[Stored items]
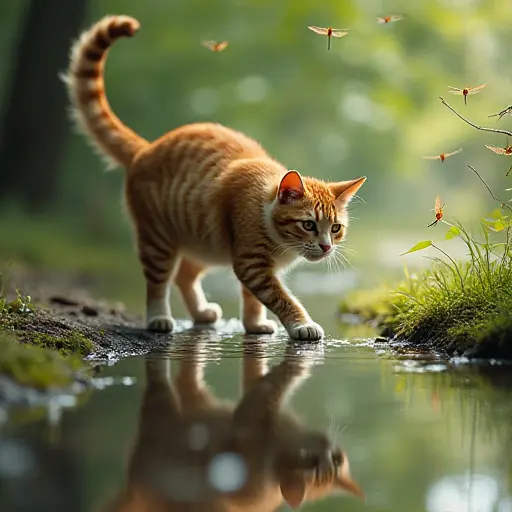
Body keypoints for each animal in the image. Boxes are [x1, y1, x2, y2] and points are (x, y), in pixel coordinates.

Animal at [64, 15, 366, 340]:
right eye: (309, 225)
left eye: (335, 228)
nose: (326, 247)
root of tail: (146, 148)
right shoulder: (251, 264)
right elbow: (280, 297)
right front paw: (302, 324)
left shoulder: (253, 264)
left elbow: (253, 299)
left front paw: (255, 324)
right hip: (159, 238)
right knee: (159, 281)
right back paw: (158, 318)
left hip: (203, 241)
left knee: (184, 276)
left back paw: (201, 312)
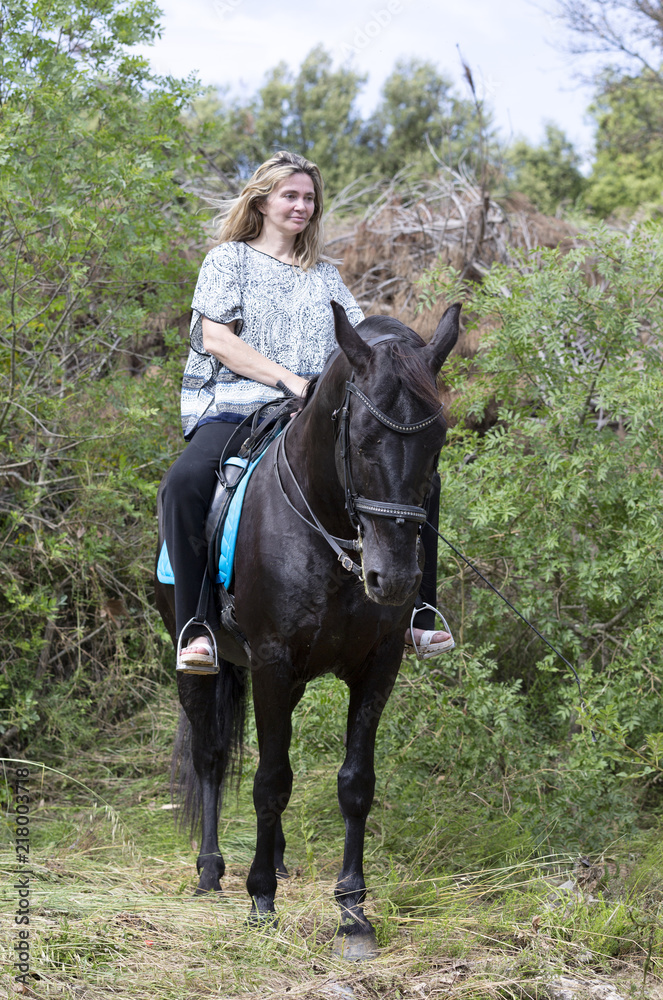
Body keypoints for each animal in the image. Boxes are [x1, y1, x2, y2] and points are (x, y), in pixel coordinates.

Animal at [154, 300, 462, 956]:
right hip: (199, 659)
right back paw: (212, 872)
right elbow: (269, 781)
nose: (393, 579)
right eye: (363, 438)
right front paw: (261, 902)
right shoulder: (273, 663)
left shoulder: (376, 668)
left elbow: (354, 783)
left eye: (437, 439)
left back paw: (277, 859)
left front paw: (353, 912)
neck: (327, 529)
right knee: (212, 754)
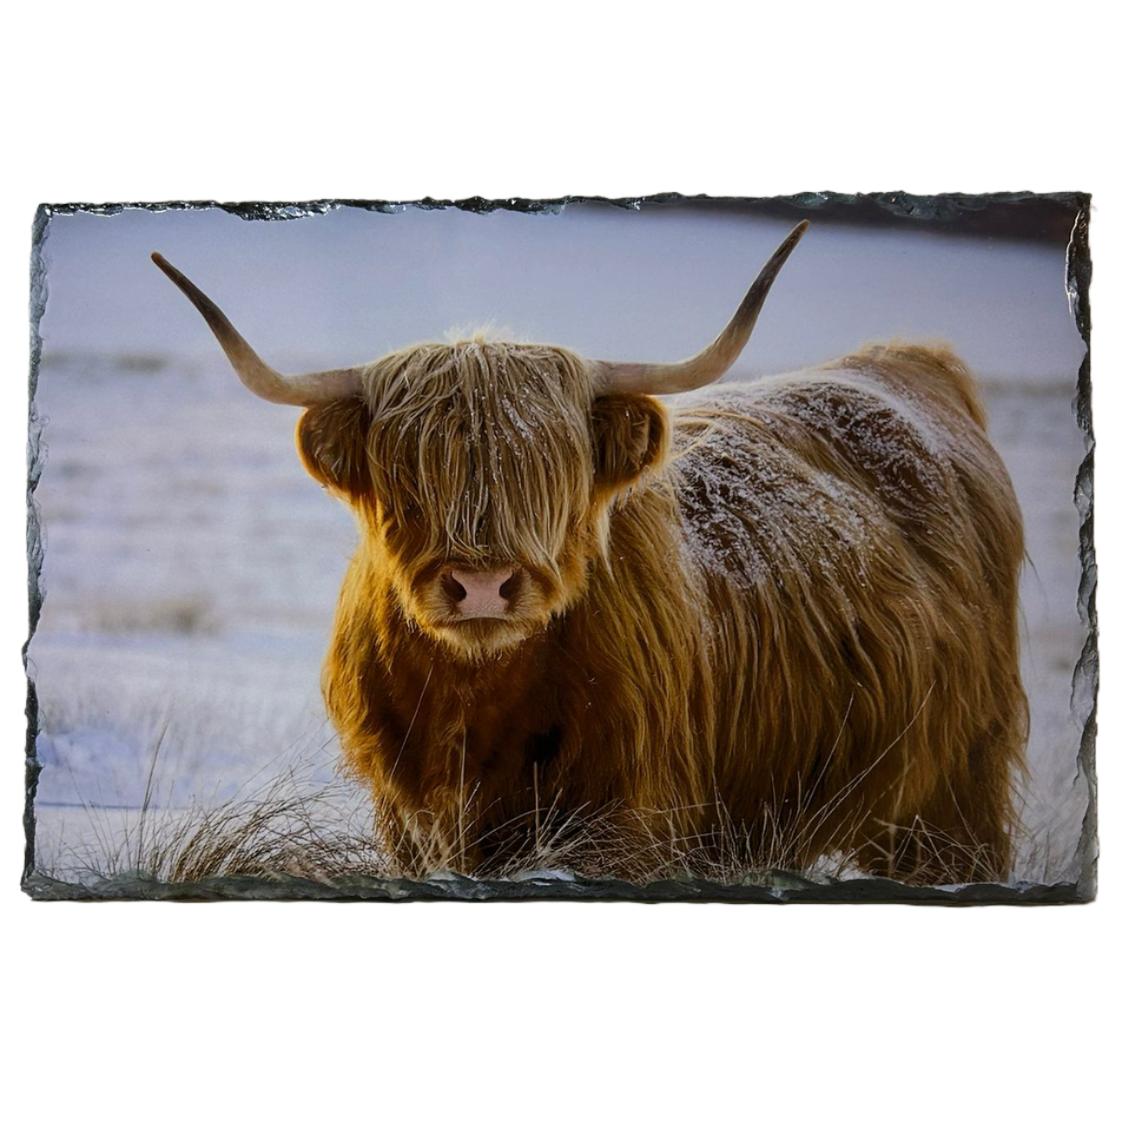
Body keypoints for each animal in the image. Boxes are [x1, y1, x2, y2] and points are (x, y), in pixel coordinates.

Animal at [152, 222, 1028, 884]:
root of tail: (907, 361)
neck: (477, 704)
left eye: (553, 473)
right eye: (409, 474)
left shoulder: (625, 820)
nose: (481, 587)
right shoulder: (406, 819)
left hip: (955, 792)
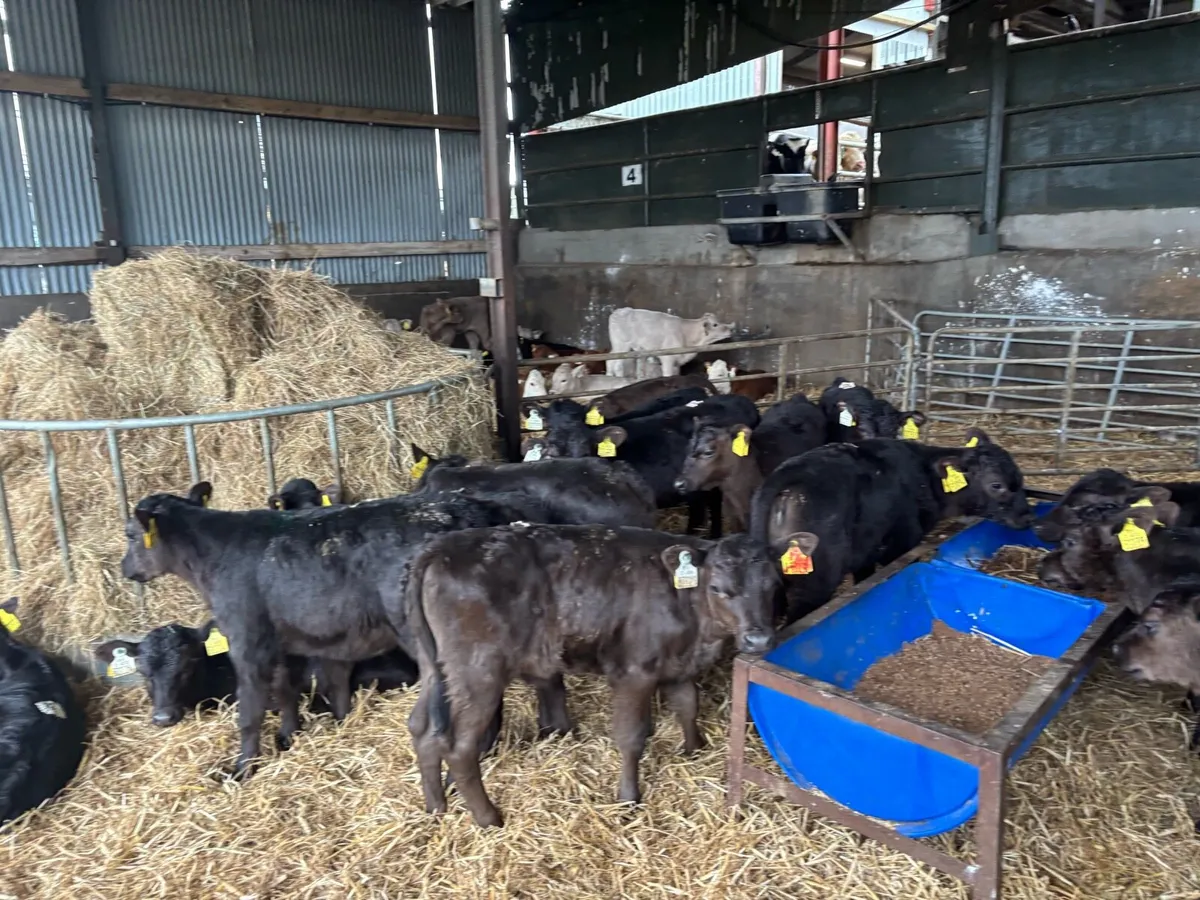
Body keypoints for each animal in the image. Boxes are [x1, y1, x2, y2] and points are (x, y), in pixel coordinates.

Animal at [404, 524, 794, 826]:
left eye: (775, 585)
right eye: (717, 588)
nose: (759, 639)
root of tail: (440, 548)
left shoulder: (678, 665)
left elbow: (688, 706)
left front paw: (693, 749)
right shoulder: (634, 672)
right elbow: (631, 737)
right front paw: (629, 798)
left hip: (436, 666)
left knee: (422, 728)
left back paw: (435, 808)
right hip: (478, 672)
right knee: (458, 746)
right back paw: (488, 818)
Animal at [607, 309, 735, 379]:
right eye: (715, 324)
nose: (730, 329)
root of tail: (619, 311)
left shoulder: (677, 363)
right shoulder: (667, 358)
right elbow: (667, 375)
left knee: (609, 360)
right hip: (622, 345)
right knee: (617, 364)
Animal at [750, 428, 1033, 622]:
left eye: (1020, 477)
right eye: (997, 485)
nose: (1027, 516)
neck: (923, 474)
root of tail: (792, 471)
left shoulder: (865, 551)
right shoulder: (901, 542)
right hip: (815, 583)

Work instruction: Give back, exactly as written, the stretch from the line with "right shoulder: (634, 672)" through the line with "right hip: (622, 345)", and no other lines from the records above.

Output of the task:
right shoulder: (634, 672)
right elbow: (631, 737)
right front paw: (629, 798)
left hip: (436, 666)
left knee: (422, 728)
left back paw: (435, 808)
right hip: (478, 672)
right knee: (458, 746)
right back paw: (488, 818)
Animal at [607, 309, 735, 379]:
right eye: (715, 324)
nose: (730, 329)
root of tail: (619, 311)
left shoulder: (677, 363)
right shoulder: (667, 358)
right elbow: (667, 375)
left knee: (609, 360)
right hip: (622, 345)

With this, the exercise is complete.